BEGIN Excerpted passage
Due to the ongoing weakness of the corporate, VIP and head-of-state aircraft market, we decided during the second quarter of fiscal 2002 to permanently close the temporarily idled manufacturing facility.  In connection with this decision, we recorded additional pre-tax charges to operations totaling $6.9 million during the year ended December 31, 2002, of which $3.8 million were noncash charges, for additional impairment of long-lived assets, current asset write-downs and other related expenses.

 

This restructuring plan was completed during the fourth quarter of fiscal 2002.

 

2002 Seat Manufacturing Facilities Restructuring

 

During the first quarter of fiscal 2002, we announced we would consolidate the production of four seating and related manufacturing facilities into two, resulting in the permanent closure of two facilities.  This plan was designed to improve manufacturing efficiencies and to further reduce costs and conserve working capital.  In connection with this restructuring plan, we recorded pre-tax charges to operations totaling $6.3 million during the year ended December 31, 2002, of which $3.6 million were noncash charges, for restructuring, asset impairment and other related restructuring charges.

 

The restructuring, asset impairment and other related expenses are comprised of charges for current asset write-downs, the impairment of long-lived assets, severance and lease termination costs and other restructuring-related expenses pertaining to FAA retesting and recertification, moving, transportation and travel costs and shutdown and startup costs.
END Excerpted passage
BEGIN Information provided
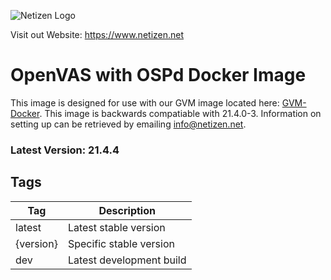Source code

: ![Netizen Logo](https://www.netizen.net/assets/img/netizen_banner_cybersecure_small.png)

Visit out Website: https://www.netizen.net

# OpenVAS with OSPd Docker Image

This image is designed for use with our GVM image located here: [GVM-Docker](https://github.com/NetizenCorp/GVM-Docker). This image is backwards compatiable with 21.4.0-3. Information on setting up can be retrieved by emailing info@netizen.net.

### Latest Version: 21.4.4

## Tags

| Tag       | Description              |
| --------- | ------------------------ |
| latest    | Latest stable version    |
| {version} | Specific stable version  |
| dev       | Latest development build |
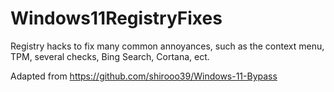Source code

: # Windows11RegistryFixes
Registry hacks to fix many common annoyances, such as the context menu, TPM, several checks, Bing Search, Cortana, ect.


Adapted from 
https://github.com/shirooo39/Windows-11-Bypass

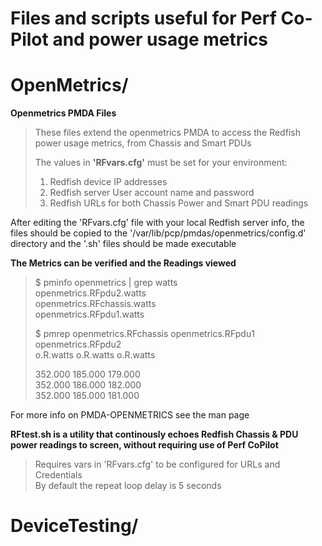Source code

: # Files and scripts useful for Perf Co-Pilot and power usage metrics  
# OpenMetrics/  
 
**Openmetrics PMDA Files**
> These files extend the openmetrics PMDA to access the Redfish power usage
> metrics, from Chassis and Smart PDUs
> 
> The values in **'RFvars.cfg'** must be set for your environment:
> 1) Redfish device IP addresses
> 2) Redfish server User account name and password
> 3) Redfish URLs for both Chassis Power and Smart PDU readings 

After editing the 'RFvars.cfg' file with your local Redfish server info, the  
files should be copied to the '/var/lib/pcp/pmdas/openmetrics/config.d'  
directory and the '.sh' files should be made executable  
>    
**The Metrics can be verified and the Readings viewed**  
> $ pminfo openmetrics | grep watts  
> openmetrics.RFpdu2.watts  
> openmetrics.RFchassis.watts  
> openmetrics.RFpdu1.watts  
>
> $ pmrep openmetrics.RFchassis openmetrics.RFpdu1 openmetrics.RFpdu2  
>   o.R.watts  o.R.watts  o.R.watts  
>  
>    352.000    185.000    179.000  
>    352.000    186.000    182.000  
>    352.000    185.000    181.000  

For more info on PMDA-OPENMETRICS see the man page

**RFtest.sh is a utility that continously echoes Redfish Chassis & PDU power readings to screen, without requiring use of Perf CoPilot** 
> Requires vars in 'RFvars.cfg' to be configured for URLs and Credentials  
> By default the repeat loop delay is 5 seconds  

# DeviceTesting/  


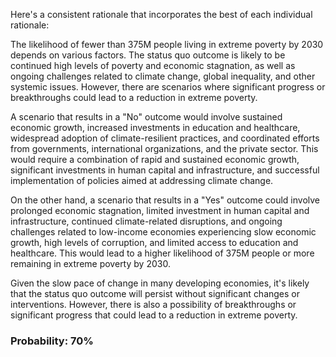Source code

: Here's a consistent rationale that incorporates the best of each individual rationale:

The likelihood of fewer than 375M people living in extreme poverty by 2030 depends on various factors. The status quo outcome is likely to be continued high levels of poverty and economic stagnation, as well as ongoing challenges related to climate change, global inequality, and other systemic issues. However, there are scenarios where significant progress or breakthroughs could lead to a reduction in extreme poverty.

A scenario that results in a "No" outcome would involve sustained economic growth, increased investments in education and healthcare, widespread adoption of climate-resilient practices, and coordinated efforts from governments, international organizations, and the private sector. This would require a combination of rapid and sustained economic growth, significant investments in human capital and infrastructure, and successful implementation of policies aimed at addressing climate change.

On the other hand, a scenario that results in a "Yes" outcome could involve prolonged economic stagnation, limited investment in human capital and infrastructure, continued climate-related disruptions, and ongoing challenges related to low-income economies experiencing slow economic growth, high levels of corruption, and limited access to education and healthcare. This would lead to a higher likelihood of 375M people or more remaining in extreme poverty by 2030.

Given the slow pace of change in many developing economies, it's likely that the status quo outcome will persist without significant changes or interventions. However, there is also a possibility of breakthroughs or significant progress that could lead to a reduction in extreme poverty.

### Probability: 70%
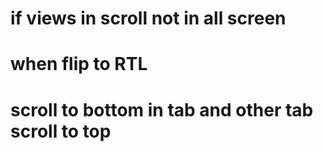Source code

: # if views in scroll not in all screen
# when flip to RTL
# scroll to bottom in tab and other tab scroll to top
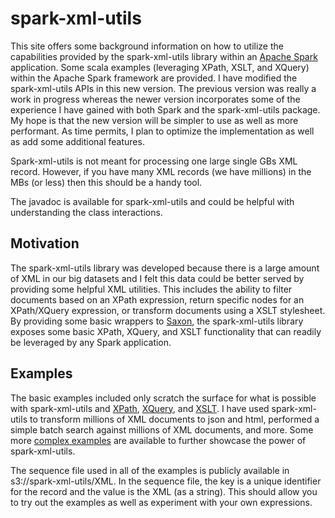 # spark-xml-utils

This site offers some background information on how to utilize the capabilities provided by the spark-xml-utils library within an [Apache Spark](http://spark.apache.org) application.  Some  scala examples (leveraging XPath, XSLT, and XQuery) within the Apache Spark framework are provided.  I have modified the spark-xml-utils APIs in this new version.   The previous  version was really a work in progress whereas the newer version incorporates some of the experience I have gained with both Spark and the spark-xml-utils package.  My hope is that the new version will be  simpler to use as well as more performant.   As time permits, I plan to optimize the implementation as well as add some additional features.

Spark-xml-utils is not meant for processing one large single GBs XML record. However, if you have many XML records (we have millions) in the MBs (or less) then this should be a handy tool.

The javadoc is available for spark-xml-utils and could be helpful with understanding the class interactions.
## Motivation

The spark-xml-utils library was developed because there is a large amount of XML in our big datasets and I felt this data could be better served by providing some helpful XML utilities.  This includes the ability to filter documents  based on an XPath expression, return specific nodes for an XPath/XQuery expression, or transform documents using a XSLT stylesheet.  By providing some basic wrappers to [Saxon](http://www.saxonica.com), the spark-xml-utils library exposes some basic XPath, XQuery, and XSLT functionality that can readily be leveraged by any Spark application.  

## Examples

The basic examples included only scratch the surface for what is possible with spark-xml-utils and [XPath](https://github.com/elsevierlabs/spark-xml-utils/wiki/xpath), [XQuery](https://github.com/elsevierlabs/spark-xml-utils/wiki/XQuery), and [XSLT](https://github.com/elsevierlabs/spark-xml-utils/wiki/xslt).  I have used spark-xml-utils to transform millions of XML documents to json and html, performed a simple batch search against millions of XML documents, and more. Some more [complex examples](https://github.com/elsevierlabs/spark-xml-utils/wiki/complexexamples) are available to further showcase the power of spark-xml-utils.

The  sequence file used in all of the examples is publicly available in s3://spark-xml-utils/XML.  In the sequence file, the key is a unique identifier for the record and the value is the XML (as a string).  This should allow you to try out the examples as well as experiment with your own expressions.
END Information provided
In the restructuring excerpt, repeat word for word the stretch starting at "The restructuring, asset" and ending at "and startup costs.".

The restructuring, asset impairment and other related expenses are comprised of charges for current asset write-downs, the impairment of long-lived assets, severance and lease termination costs and other restructuring-related expenses pertaining to FAA retesting and recertification, moving, transportation and travel costs and shutdown and startup costs.